Finally, we reach the point when Crusoe is converted. It's the centrepiece and highlight of the book. We've watched him (as I've documented) come to an awareness of his own stupid and stubborn rebellion, his inability to see God's kindness in the many good things he enjoys. Finally, he opens his Bible and reads. It's a gloriously joyful moment.
July 4. In the morning, I took the Bible, and beginning at the New Testament, I began seriously to read it, and imopsed upon myself to read a while every morning and every night, not tying myself to the number of chapters, but as long as my thoughts should engage me. It was not long after I set seriously to this work but I found my heart more deeply and sincerely affected with the wickedness of my past life. The impression of my dream revived, and the words, 'All these things have not brought thee to repentance,' ran seriously in my thoughts. I was earnestly begging of God to give me repentance, when it happened providentially the very day that reading the Scripture, I came to these words, 'He is exalted a Prince and a Saviour, to give repentance, and to give remission.' I threw down the book, and with my heart as well as my hands lifted up to Heaven, in a kind of ecstasy of joy, I cried out aloud, 'Jesus, Thou Son of David, Jesus, Thou exalted Prince and Saviour, give me repentance!'
This was the first time that I could say, in the true sense of the words, that I prayed in all my life; for now I prayed with a sense of my condition, and with a true Scripture view of hope founded on the encouragement of the Word of God; and from this time, I may say, I began to have hope that God would hear me.

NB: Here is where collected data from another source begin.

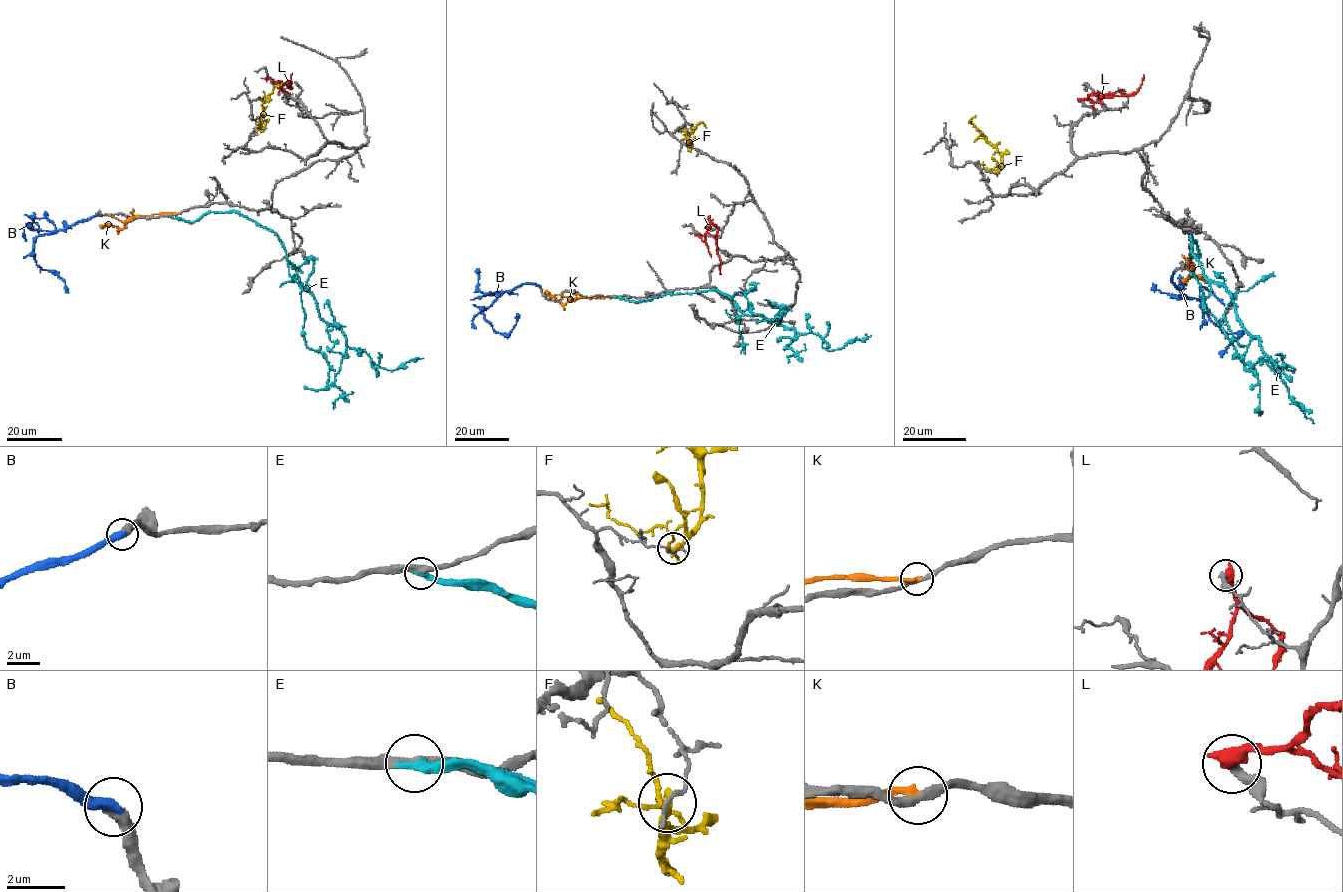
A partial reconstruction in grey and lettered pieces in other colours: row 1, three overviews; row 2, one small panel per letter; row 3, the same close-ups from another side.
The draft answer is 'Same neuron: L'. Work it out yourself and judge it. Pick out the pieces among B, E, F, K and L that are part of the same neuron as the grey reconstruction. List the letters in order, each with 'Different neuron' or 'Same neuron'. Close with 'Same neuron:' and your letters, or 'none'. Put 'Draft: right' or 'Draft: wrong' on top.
Draft: wrong
B: Same neuron
E: Different neuron
F: Different neuron
K: Different neuron
L: Different neuron
Same neuron: B

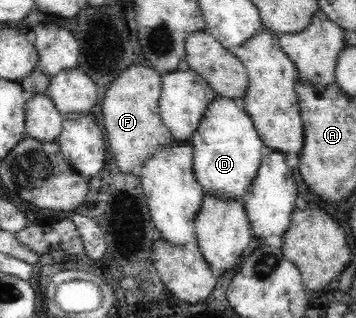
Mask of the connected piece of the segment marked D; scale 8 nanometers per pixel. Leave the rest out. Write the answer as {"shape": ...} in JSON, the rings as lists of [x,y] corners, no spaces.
{"shape":[[[215,96],[209,102],[189,143],[193,149],[193,172],[207,196],[236,197],[243,202],[263,156],[263,141],[253,119],[240,102],[232,97]]]}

Now I began to construe the words mentioned above, ‘Call on Me, and I will deliver you,’ in a different sense from what I had ever done before; for then I had no notion of anything being called deliverance but my being delivered from the captivity I was in, for though I was indeed at large in the place, yet the island was certainly a prison to me, and that in the worst sense in the world; but now I learned to take it in another sense. Now Ilooked back upon my past life with such horror, and my sins appeared so dreadful, that my soul sought nothing of God but deliverance from the load of guilt that bore down all my comfort. As for my solitary life, it was nothing; I did not so much as pray to be delivered from it or think of it; it was all of no consideration in comparison to this; and I added this part here to hint to whoever shall read it, that whenever they come to a true sense of things, they will find deliverance from sin a much greater blessing than deliverance from affliction.